___ Provided records ___

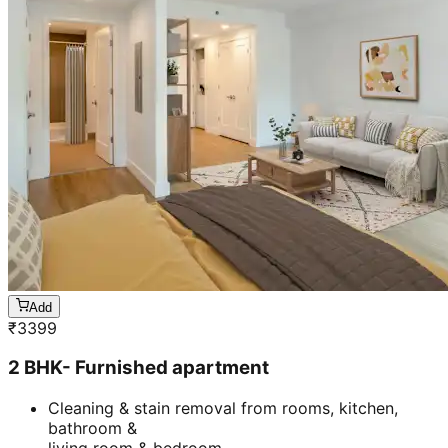
Add
₹
3399
2 BHK- Furnished apartment
Cleaning & stain removal from rooms, kitchen,
bathroom &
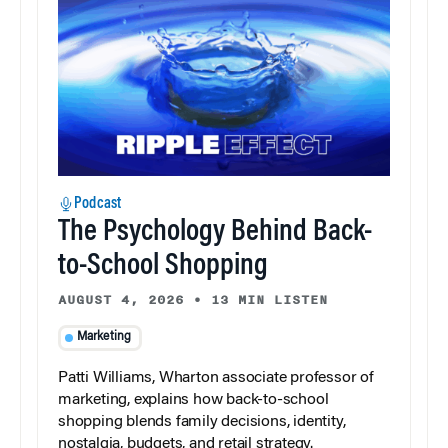
Podcast
The Psychology Behind Back-
to-School Shopping
AUGUST 4, 2026
•
13 MIN LISTEN
Marketing
Patti Williams, Wharton associate professor of
marketing, explains how back-to-school
shopping blends family decisions, identity,
nostalgia, budgets, and retail strategy.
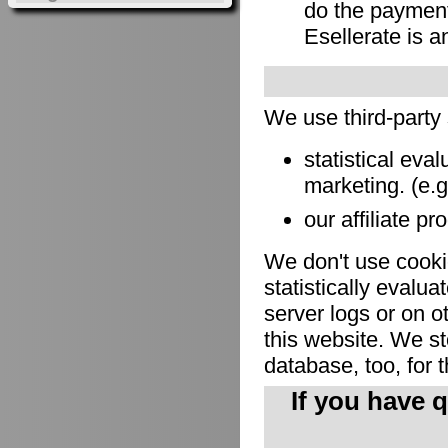
do the payment
Esellerate is a
We use third-party
statistical eva
marketing. (e.
our affiliate pr
We don't use cookie
statistically evalu
server logs or on o
this website. We sto
database, too, for 
If you have 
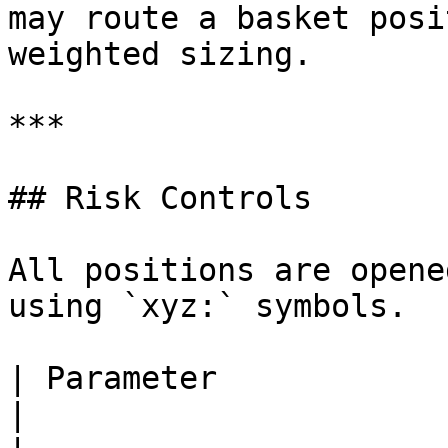
may route a basket posi
weighted sizing.

***

## Risk Controls

All positions are opene
using `xyz:` symbols.

| Parameter                | Default                     
|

___

§ **Work instruction**
Copy the entries from the start through the line containing "If you have", swapping "apartment" for "flat" and keeping everything else unchanged. Leave the pictures out of your answer.

§ **Response to this task**
Add
₹
3399
2 BHK- Furnished flat
Cleaning & stain removal from rooms, kitchen,
bathroom &
Podcast
The Psychology Behind Back-
to-School Shopping
AUGUST 4, 2026
•
13 MIN LISTEN
Marketing
Patti Williams, Wharton associate professor of
marketing, explains how back-to-school
shopping blends family decisions, identity,
nostalgia, budgets, and retail strategy.
do the payment
Esellerate is a
We use third-party
statistical eva
marketing. (e.
our affiliate pr
We don't use cookie
statistically evalu
server logs or on o
this website. We sto
database, too, for 
If you have 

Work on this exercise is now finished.